**PAGE EXCERPT:**
┄┄┄┄┄┄┄┄┄┄┄┄┄┄┄┄┄┄┄┄

Pages

Monday, February 08, 2010

Overlay Transport Virtualization

I am seeing quite a few comments appearing regarding Cisco Overlay Transport Virtualisation recently so I figured it was worth commenting on.

One element of Cloud is being able to easily move workloads around, in and out. The harder this is the more difficult the adoption. If you have ever architected or even harder, implemented, a DR solution you know that re-addressing the networking for a pile of machines can be either difficult, "non-trivial" or just down right impossible. At the same time we see companies such as EMC and F5 working on doing VMotion across sites.

An outcome of this workload migration into the Cloud and long term VMotion across sites is the spreading of layer 2 networks across physical sites. Of course this can be done today but there are all sorts of limitations and difficult bits.

Cisco have been working hard on this problem and have come up with Overlay Transport Virtualization (OTV).

Some big players such as Terremark have been trailing OTV, interconnecting three of their data centres. "[...] the company likes what it has seen as an early beta tester of OTV and the Nexus 7000 switches it runs on. Interconnecting data centers takes minutes instead of several hours, says Mike Duckett, Terremark’s general manager of network services." You can read more about Terremark and OTV at this Network World article.

Also, Omar Sultan of Cisco has posted some initial information and a video [shown below] detailing more about OTV.


Its important to note that at the moment OTV is a "Nexus 7000 specific feature" and that they are looking at supporting other platforms and submitting to the standards bodies. I think this is critical for Cisco, there is a lot of Catalyst 6500's out there and not all enterprises may be willing to migrate to the higher end Nexus rage yet without having all of the service modules available.

If you are thinking Cloud for the Enterprise, then my advise is you want to keep an eye on OTV.

Rodos

Saturday, February 06, 2010

Cisco sells over 400 UCS systems and executives bullish on VCE

Cisco had their quarterly quarter earnings call a few days ago [transcript care of Seeking Alpha]. These things are really interesting and I am starting to follow them. The senior people give some good summary of they latest goings on in their company and the analysts usually ask some good questions.

A few comments were made about Cisco UCS.
  • Chambers : "Our UCS numbers are still in the early stage of customer acceptance and palettes, but again showed sequential (inaudible) rates of over 100% and now over 400 customers have ordered from Cisco."
  • Chambers : "So in terms of the datacenter area we're starting to win the architectural battles, you're seeing the value on BTE with EMC and BM where you're seeing that it isn't about server standalone technology. We have no interest in that, but architectural plays. We're off to a good start. "
Interesting, 400 customers of which some would be large and some small purchases (remember how much UCS kit was at VMworld last year!). Also that the top brass view UCS as an architectural play. Interesting to see the reference to VCE (I think the BTE and BM are transcript errors for VCE and VM). Its not about isolated server technology.

There was a longer question and answer on UCS.

┄┄┄┄┄┄┄┄┄┄┄┄┄┄┄┄┄┄┄┄

**PROBLEMS TO WORK ON:**
A) According to the blog page on Cisco networking, OTV is currently a feature specific to which Cisco platform?
B) Continue the blog page on Cisco OTV and UCS from the point where it stops.

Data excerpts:
┄┄┄┄┄┄┄┄┄┄┄┄┄┄┄┄┄┄┄┄

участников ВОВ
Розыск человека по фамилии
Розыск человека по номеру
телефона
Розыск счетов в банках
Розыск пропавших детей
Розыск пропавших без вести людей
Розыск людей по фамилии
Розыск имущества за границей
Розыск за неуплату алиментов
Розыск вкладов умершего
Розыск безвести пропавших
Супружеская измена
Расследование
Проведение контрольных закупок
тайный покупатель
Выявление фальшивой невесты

┄┄┄┄┄┄┄┄┄┄┄┄┄┄┄┄┄┄┄┄

**RESPONSES IN ORDER:**
A) OTV is currently specific to the Nexus 7000.

B)
Richard Gardner – Citigroup

Okay great. Well, most of my questions have been answered, but I did want to ask you where you're seeing the most success in UCS? You're obviously on a pretty good trajectory there quarter to quarter. Where are you seeing the most success in terms of applications in workloads? Can you talk about who you go up against most often in competitive bidding situations? And why customers choice UCS over competing products when they (inaudible) as your product?

John T. Chambers

Let me take a little bit of cut at it, but I want to also not mislead you. We’re just up to 400 customers. Most of those are doing pilots and implementation. How the first couple dozen go in the big account service providers and enterprise to determine how your next wave goes. Why we’re winning, it’s an architectural play. I (inaudible) it’s a very well class product which in my opinion one that is well ahead of our competitors at this point in time. But it’s the architecture and how the network and possessing capability and storage capability comes together with the applications and the cloud. And the ability to build the architectures where many of the costumers are doing net.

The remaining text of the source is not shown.